Once a workpiece has been scanned, its profile (cross-section) can also be measured at locations different from the locations used in past measurement. This eliminates the need to set and measure the same target again.

Advantage 2: Measurement data can be compared with reference data

The VR Series is capable of more than just efficiently collecting data. Measurement data can be displayed in a list, and the same analysis contents can be applied to all data at the same time.
It is possible to quickly check the differences in data obtained by measuring multiple target shapes before and after heat treatment, and the amount of difference in bad products when compared to the reference product. This enables easy quantitative analysis and evaluation of deformation caused by heat treatment.

Advantage 2: Measurement data can be compared with reference data
A
Reference data
B
Measurement data

The VR Series can quicky measure targets that have complex shapes, something that would have previously required a lot of time and labor. Not only is data quickly captured but all the measurement results are digitalized, significantly reducing the work required for data comparison and analysis.
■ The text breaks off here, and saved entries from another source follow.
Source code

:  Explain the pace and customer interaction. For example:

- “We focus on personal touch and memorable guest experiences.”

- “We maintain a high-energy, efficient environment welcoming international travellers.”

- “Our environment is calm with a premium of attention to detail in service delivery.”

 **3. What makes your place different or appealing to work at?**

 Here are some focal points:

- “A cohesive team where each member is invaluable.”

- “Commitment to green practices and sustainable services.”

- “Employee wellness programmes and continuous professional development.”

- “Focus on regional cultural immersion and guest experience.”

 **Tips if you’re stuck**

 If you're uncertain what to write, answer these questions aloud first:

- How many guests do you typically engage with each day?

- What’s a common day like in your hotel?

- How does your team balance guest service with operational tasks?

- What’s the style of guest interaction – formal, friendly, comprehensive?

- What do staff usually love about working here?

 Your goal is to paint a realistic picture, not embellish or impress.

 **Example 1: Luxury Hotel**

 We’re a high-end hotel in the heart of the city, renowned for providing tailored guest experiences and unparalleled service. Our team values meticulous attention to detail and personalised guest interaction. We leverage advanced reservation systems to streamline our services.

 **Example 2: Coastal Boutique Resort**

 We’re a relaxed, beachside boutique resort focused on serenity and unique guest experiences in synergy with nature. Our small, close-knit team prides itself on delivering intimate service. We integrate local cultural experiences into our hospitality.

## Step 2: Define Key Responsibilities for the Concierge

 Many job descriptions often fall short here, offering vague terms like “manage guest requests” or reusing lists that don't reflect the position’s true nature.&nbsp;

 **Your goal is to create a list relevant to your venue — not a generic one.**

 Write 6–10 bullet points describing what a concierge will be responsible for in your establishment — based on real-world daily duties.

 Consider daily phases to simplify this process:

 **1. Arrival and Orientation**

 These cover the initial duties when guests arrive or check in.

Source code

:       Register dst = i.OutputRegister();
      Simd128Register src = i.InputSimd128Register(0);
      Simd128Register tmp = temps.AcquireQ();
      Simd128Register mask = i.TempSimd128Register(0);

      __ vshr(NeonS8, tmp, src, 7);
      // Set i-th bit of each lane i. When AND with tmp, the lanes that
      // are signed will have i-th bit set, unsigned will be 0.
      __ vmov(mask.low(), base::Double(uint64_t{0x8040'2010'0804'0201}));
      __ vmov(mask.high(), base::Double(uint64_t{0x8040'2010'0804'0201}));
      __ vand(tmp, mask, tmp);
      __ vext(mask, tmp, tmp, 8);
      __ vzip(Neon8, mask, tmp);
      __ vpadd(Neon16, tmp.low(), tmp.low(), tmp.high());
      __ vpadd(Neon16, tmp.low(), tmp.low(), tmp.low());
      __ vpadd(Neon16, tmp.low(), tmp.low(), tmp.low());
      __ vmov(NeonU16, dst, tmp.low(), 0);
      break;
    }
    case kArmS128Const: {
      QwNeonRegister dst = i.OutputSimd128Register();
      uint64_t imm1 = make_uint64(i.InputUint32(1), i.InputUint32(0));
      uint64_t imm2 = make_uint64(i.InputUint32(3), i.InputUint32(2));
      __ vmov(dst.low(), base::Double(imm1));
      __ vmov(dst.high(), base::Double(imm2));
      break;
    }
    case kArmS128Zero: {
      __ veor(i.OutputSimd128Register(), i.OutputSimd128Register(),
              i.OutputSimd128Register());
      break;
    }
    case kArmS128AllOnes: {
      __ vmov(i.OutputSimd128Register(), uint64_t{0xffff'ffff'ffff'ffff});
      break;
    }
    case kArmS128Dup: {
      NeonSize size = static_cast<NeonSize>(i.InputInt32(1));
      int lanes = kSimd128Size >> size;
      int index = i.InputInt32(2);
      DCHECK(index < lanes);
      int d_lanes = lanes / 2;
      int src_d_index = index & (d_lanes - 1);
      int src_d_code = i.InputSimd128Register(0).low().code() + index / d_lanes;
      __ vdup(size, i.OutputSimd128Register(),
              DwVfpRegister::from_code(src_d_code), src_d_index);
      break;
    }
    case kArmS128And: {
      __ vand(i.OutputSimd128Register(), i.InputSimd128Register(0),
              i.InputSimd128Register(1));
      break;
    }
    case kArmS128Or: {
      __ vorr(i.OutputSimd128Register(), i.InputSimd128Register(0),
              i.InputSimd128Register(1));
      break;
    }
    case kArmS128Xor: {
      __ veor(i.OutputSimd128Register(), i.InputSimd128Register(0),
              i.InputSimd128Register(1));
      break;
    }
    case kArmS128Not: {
Summary: Dramatic Improvements for Measuring Deformation after Heat Treatment

Previously, measuring deformation caused by heat treatment took a lot of time, limiting the number of samples that could be measured. In some cases, measurement was not possible at all due to the complex shape of the part. However, the VR Series is capable of quickly measuring and quantifying deformation for these shapes. As a result, the VR Series can evaluate product quality with a higher level of accuracy and efficiency.

  • Significantly reduce the time spent measuring complex shapes by capturing entire surface data simultaneously.
  • Various differences in deformation can be easily identified and analyzed by capturing and comparing multiple sets of measurement data.
  • True quantitative measurement is possible, eliminating variation in results due to human error.
  • Simply place the target on the stage and click a button to capture accurate data, eliminating the need for specialized operators since there is no need for positioning or other preparation.
  • Accurately measure a lot targets in a short amount of time with high-speed scanning.

The VR Series is also capable of comparing data to previous scans and CAD models, as well as analyzing roughness.